Hosting a Great Zoom Meeting

Video conferencing seems here to stay and it’s a great tool for cohousing communities, especially for forming communities that do not yet live together.  Even established communities are finding they can get increased participation when attending from home is an option. This is particularly true for parents of young children and adults with physical conditions that make it hard to leave home.  

I refer to Zoom because it’s a tool I know.  Much of what I say here will apply to other platforms as well.  

Tips for a great Zoom Meeting:

  1. Check your agenda. Topics that are mostly cognitive and not contentious work really well on Zoom. These are things like reports on committee work, a decision to move ahead with the plans recommended by a contractor, or logistics of planning your next marketing event. Zoom is much more challenging for highly charged topics, especially as your group is learning to use it.  For these it is best to schedule in person meetings when possible.
  2. Do a participant training before your official meeting.  Be sure all members of your group know how to get into a zoom meeting, use mute, and participate in chat.  Anyone presenting will need to know how to share their screen if they have documents or images to share. Make sure new members who haven’t used zoom before get oriented as well.
  3. Select a facilitator, even for small committee meetings. We humans use a lot of cues to navigate turn-taking in conversations. Most of them do not translate well on Zoom.  If you have more than two people in a meeting, assign someone to direct traffic (along with all the other tasks a good facilitator manages in any kind of meeting).  
  4. Use a google doc agenda and minutes document that all can see. When possible have the agenda and the zoom rom in windows next to each other on your screen. Take notes directly into the document so all can reference it as needed throughout the meeting. 
  5. Use chat for questions, side conversations and logistics.  
  6. Take breaks and encourage people to stand up. We often neglect this in Zoom meetings, though we may need it even more when we are staring at a screen.  

Special tips for Zoom/in person hybrid meetings. 

  1. Invest in good equipment. A laptop per person or couple works great if everyone is on zoom. If most are together and some are remote, you will need special microphone and speakers in the large room so that all can hear. A large screen or projector helps too.  
  2. Assign a Zoom liaison. This person should be in the large room. It is their job to pay attention to the Zoomers and make sure they aren’t forgotten, notice if their hands are raised and manage any tech problems.  
  3. If you break into small groups, have the zoomers be their own group, perhaps with one or two others if the numbers work out that way.  Caveat – if you do this a lot with the same people on zoom, you may need to mix it up so they get to know everyone. Use Zoom breakout rooms and a couple of laptops to create two groups and have a few in person folks join each.  
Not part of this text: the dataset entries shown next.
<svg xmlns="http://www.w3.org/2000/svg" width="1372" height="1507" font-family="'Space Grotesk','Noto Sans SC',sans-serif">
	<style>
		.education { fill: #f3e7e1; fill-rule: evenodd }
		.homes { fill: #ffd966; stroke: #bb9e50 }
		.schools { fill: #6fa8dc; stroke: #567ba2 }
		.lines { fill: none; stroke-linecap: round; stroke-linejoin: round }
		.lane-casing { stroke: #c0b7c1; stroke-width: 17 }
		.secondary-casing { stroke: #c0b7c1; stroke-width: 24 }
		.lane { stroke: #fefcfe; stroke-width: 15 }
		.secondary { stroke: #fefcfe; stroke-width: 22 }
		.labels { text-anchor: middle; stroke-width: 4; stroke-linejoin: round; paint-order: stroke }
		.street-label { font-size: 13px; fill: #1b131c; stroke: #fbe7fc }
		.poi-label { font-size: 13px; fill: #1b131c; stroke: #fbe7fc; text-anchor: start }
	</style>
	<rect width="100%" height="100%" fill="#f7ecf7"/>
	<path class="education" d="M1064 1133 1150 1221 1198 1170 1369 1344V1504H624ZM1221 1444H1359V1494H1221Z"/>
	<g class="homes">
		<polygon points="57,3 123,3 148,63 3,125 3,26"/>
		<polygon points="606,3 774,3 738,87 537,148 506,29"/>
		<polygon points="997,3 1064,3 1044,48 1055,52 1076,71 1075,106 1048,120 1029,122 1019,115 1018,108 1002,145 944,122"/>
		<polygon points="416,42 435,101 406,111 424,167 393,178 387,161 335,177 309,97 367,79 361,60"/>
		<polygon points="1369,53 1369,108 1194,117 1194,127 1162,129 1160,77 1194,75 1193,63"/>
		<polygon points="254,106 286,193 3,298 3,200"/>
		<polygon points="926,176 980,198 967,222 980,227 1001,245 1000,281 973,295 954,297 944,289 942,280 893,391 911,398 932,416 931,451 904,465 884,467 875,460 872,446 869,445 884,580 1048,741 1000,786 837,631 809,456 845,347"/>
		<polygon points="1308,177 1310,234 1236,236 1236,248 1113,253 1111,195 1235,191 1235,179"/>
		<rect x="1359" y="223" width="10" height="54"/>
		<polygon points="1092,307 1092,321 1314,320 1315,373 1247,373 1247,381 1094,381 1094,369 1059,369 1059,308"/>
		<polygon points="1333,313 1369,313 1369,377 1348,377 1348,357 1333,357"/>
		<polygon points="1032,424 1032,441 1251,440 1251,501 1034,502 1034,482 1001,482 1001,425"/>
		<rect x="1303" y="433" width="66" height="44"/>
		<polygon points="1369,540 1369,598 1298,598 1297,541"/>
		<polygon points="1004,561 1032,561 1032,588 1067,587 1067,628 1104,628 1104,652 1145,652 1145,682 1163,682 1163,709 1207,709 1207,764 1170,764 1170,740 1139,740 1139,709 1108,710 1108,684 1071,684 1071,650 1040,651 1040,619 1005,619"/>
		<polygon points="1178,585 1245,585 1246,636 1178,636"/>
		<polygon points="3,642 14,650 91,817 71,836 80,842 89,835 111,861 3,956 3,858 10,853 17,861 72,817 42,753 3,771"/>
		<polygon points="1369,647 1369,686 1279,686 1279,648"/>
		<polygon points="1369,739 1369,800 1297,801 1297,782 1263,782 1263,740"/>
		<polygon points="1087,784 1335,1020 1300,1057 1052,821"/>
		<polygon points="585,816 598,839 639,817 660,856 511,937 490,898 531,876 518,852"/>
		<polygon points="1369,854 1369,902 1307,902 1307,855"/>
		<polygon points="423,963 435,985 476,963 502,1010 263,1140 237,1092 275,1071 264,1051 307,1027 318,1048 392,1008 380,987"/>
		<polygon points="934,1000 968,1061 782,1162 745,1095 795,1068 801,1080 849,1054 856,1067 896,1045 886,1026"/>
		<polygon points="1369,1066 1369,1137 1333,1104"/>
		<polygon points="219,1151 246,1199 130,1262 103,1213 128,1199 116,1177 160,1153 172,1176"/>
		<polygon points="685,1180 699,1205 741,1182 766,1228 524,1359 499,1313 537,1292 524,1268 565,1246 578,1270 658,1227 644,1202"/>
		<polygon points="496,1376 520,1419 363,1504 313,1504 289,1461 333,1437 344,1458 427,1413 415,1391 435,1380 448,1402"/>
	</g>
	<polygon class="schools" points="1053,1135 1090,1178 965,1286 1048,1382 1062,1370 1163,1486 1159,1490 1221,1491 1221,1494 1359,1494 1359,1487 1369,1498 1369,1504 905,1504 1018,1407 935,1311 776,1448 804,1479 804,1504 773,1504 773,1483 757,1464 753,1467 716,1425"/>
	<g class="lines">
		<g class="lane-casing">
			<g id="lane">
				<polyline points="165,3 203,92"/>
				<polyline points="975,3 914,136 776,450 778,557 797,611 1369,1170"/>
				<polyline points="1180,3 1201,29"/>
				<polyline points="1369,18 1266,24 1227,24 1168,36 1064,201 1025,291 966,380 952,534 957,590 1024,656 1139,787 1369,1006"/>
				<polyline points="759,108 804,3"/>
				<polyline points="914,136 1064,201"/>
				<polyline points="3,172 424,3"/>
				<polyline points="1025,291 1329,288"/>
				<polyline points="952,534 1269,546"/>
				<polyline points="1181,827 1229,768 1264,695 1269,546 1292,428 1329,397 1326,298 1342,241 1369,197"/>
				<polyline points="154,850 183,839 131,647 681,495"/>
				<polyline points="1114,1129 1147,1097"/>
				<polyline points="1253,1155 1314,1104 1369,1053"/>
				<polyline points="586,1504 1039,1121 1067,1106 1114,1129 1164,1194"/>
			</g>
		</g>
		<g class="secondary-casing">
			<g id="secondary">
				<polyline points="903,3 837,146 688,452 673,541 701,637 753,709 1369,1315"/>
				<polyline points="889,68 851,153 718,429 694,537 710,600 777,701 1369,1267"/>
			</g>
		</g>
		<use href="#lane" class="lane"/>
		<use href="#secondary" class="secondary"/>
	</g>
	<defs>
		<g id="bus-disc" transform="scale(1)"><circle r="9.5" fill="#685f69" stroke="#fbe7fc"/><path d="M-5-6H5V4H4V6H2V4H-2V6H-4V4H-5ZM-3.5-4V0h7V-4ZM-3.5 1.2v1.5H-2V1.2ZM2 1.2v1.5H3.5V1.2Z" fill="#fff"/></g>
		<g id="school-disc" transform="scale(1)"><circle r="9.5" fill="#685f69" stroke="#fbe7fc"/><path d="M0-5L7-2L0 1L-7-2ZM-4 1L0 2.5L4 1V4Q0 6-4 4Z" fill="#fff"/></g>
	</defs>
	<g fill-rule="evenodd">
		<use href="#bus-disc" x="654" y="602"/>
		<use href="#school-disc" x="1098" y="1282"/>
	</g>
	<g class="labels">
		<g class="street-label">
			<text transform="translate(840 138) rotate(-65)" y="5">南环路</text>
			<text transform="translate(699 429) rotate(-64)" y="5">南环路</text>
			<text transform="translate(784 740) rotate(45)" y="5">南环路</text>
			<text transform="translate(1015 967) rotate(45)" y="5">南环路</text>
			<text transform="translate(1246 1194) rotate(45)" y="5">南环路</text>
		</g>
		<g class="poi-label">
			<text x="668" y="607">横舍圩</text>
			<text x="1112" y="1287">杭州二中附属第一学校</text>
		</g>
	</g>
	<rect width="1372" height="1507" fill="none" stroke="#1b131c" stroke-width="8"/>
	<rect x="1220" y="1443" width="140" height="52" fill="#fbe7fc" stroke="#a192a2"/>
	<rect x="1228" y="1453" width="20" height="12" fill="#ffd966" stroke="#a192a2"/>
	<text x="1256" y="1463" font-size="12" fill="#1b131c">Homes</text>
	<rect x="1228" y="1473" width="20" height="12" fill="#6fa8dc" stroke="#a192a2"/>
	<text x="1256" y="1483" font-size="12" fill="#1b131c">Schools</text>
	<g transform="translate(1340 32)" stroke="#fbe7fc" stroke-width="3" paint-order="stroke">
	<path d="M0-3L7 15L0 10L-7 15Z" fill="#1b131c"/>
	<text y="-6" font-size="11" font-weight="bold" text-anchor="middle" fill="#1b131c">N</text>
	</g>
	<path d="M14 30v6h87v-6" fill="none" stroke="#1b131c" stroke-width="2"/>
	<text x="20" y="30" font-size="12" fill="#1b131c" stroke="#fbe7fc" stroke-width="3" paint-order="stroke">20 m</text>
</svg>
Facilitator Tips and Tricks

  1. Use rounds where you call on each person in turn. It’s even less likely for quiet members to chime in on Zoom than in person, so it’s important to call on them.  
  2. Make an ordered list on paper to call from. Do not rely on the zoom windows for your order, they tend to move around. If you are doing several rounds in the same meeting, keep the same order, but start in a different place to change up who gets to go first and last.  
  3. Call on one person and name the next each time so that the next person can be unmuted and ready.  “Sally, and then Joe.” for example. 
  4. If possible, use a large screen so you can see everyone, monitor chat, and have the agenda open in another window next to it.  If this is not possible (because you are working on a laptop, for example), print the agenda in advance so you can see it at the same time as the zoom meeting. 

Tips for working emotionally charged topics in a Zoom call. (As mentioned above, avoid this if possible.  If you must, here are some strategies to help.) 

  1. Zoom limits the options you have for facilitation methods, but sometimes not as much as we think.  Consider the strategies you might use in person and whether they can be implemented even on zoom in some way. 
  2. Start the meeting with a centering or meditation. Invite folks to quiet, breathe, close their eyes. Read a poem or meditation script or invite them to consider their intention for the meeting. Offer a moment of silence.  Helping people get grounded works well over Zoom just as it does in person.
  3. Utilize pairs or small groups. Be sure to set up your zoom account for breakout rooms and then use them.  (There is no extra charge for this. You just have to configure your zoom account.) Give people a chance to do some processing on the topic in small groups where everyone can have a chance to be heard before attempting decisions in the large group. 
  4. Be especially diligent in your planning and consider getting input from others skilled in facilitation.  Use a lot of structure (rounds, speaking prompts and the like). Be prepared for a particularly challenging meeting knowing that doing it on zoom will add to the difficulty.  
  5. Consider doing an emotion or energy check if needed to track the emotion in the room.  This can be done on chat. 
  6. If input is needed from a lot of people, or you might otherwise consider a “dotmocracy” or other visual method, consider whether a google doc can be used in place of chart paper.  
  7. Be sure to do a closing round where everyone can check in about how they are feeling as the meeting ends.